The other group, the Ahl-e Hadith, too started its separate schools at Delhi and Lahore among other places, published magazines and literature to promote rejection of taqlid of any established school of law (the Hanafi in this case since it is the most popular one in the Subcontinent due to the Central Asian and Turkish influence). Munazarahs (open debates) were held from time to time but, otherwise, there was no great acrimony. The Ahl-e Hadith slowly evolved into a new fiqhi madh-hab with the same rigidity found in the followers of other schools of law. With the advent of oil in the Gulf, the Ahl-e Hadith changed tack and their followers started suffixing the word ‘salafi’ to their names and institutions. Salafi, that is followers of the earliest generations of Islamic scholars and pious men, was a term used in the Gulf by the Hanbalis who are muqallids, that is followers of a fiqhi school just like the Deobandis, while the Ahl-e Hadith reject such taqlid. But material benefits blur many a sacred line, especially because the Gulf Arabs do not know the intricacies of the problem and some have come to believe what some members of the Ahl-e Hadith group tell them, that the followers of Deoband are ‘qubooriyoon’, worshippers of graves, and believers in un-Islam! An impression has been created that only these few lakhs of ‘salafis’ are Muslims in the Sub-continent and the rest are idolators! The learned and wise in the Gulf, who have interacted with Indian Muslim scholars, know the truth and hold the Islamic scholarship of this region in highest regard. But some of our local Ahl-e Hadith brothers work overtime to vitiate the atmosphere at home and abroad, only for mundane considerations.

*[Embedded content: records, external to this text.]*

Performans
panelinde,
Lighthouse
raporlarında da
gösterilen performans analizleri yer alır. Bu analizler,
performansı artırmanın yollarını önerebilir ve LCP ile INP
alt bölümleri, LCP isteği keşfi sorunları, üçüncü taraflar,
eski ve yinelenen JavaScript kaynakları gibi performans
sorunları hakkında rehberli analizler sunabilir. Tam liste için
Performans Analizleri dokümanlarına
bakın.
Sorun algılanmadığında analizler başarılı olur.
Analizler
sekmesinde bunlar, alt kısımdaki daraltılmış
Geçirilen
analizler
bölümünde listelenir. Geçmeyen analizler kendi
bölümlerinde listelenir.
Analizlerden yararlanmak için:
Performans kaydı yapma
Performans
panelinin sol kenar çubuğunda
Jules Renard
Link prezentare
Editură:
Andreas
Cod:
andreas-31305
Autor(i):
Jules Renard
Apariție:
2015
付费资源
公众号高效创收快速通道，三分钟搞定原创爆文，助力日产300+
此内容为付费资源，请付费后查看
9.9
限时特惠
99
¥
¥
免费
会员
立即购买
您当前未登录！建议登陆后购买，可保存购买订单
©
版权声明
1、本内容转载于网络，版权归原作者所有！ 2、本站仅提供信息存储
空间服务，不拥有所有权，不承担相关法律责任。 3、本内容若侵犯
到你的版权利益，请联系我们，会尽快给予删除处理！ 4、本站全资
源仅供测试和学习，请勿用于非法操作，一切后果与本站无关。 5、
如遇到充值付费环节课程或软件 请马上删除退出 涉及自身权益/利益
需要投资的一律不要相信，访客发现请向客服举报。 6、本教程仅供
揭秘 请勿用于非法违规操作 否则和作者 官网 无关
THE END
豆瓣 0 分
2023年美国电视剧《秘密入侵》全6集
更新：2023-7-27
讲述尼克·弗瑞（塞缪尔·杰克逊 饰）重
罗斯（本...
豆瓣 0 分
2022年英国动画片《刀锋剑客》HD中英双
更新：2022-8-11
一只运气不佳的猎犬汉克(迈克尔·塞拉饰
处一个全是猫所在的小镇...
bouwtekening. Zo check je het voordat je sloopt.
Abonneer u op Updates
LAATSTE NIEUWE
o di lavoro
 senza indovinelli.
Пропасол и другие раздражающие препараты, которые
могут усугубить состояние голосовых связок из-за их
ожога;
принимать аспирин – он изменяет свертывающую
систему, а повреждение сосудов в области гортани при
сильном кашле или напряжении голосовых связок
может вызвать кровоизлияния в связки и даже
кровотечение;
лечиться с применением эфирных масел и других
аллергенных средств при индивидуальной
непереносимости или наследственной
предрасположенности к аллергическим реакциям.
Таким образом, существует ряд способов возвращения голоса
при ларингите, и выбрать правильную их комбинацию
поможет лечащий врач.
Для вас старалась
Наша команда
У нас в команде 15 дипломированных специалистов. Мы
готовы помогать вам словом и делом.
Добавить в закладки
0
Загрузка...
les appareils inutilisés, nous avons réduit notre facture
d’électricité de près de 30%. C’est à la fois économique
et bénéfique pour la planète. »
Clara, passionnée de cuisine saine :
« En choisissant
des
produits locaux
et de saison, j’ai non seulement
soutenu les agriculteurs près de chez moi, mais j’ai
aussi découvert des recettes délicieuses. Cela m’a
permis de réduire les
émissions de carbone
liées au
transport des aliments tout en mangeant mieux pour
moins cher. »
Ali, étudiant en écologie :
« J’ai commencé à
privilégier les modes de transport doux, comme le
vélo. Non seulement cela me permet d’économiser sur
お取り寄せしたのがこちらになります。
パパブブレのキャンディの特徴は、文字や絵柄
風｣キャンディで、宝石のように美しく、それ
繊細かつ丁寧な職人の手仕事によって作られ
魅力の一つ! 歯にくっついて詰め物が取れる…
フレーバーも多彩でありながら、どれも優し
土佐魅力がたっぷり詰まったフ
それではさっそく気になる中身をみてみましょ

No doubt, there is a serious problem here but the way to solve it is not to taking it to Talkatora Stadium but through amicable discussions between the leaders of both the groups and to explain the issues to the Gulf Arabs who are very keen to promote Islam everywhere in the world. Not only on government level, there are hundreds of private organizations and trusts in the Gulf which help Islamic causes all over the world. This deep concern of the Gulf Arabs is sometimes misused by vested interests and the publication of anti-Deoband literature there should be placed within this context. No doubt the writers of such objectionable tracts are bigoted Indians and Pakistanis who take the unsuspecting Arabs for a ride. It is the responsibility of the other side to explain the issues to those who matter and to seek amicable adjustment at home.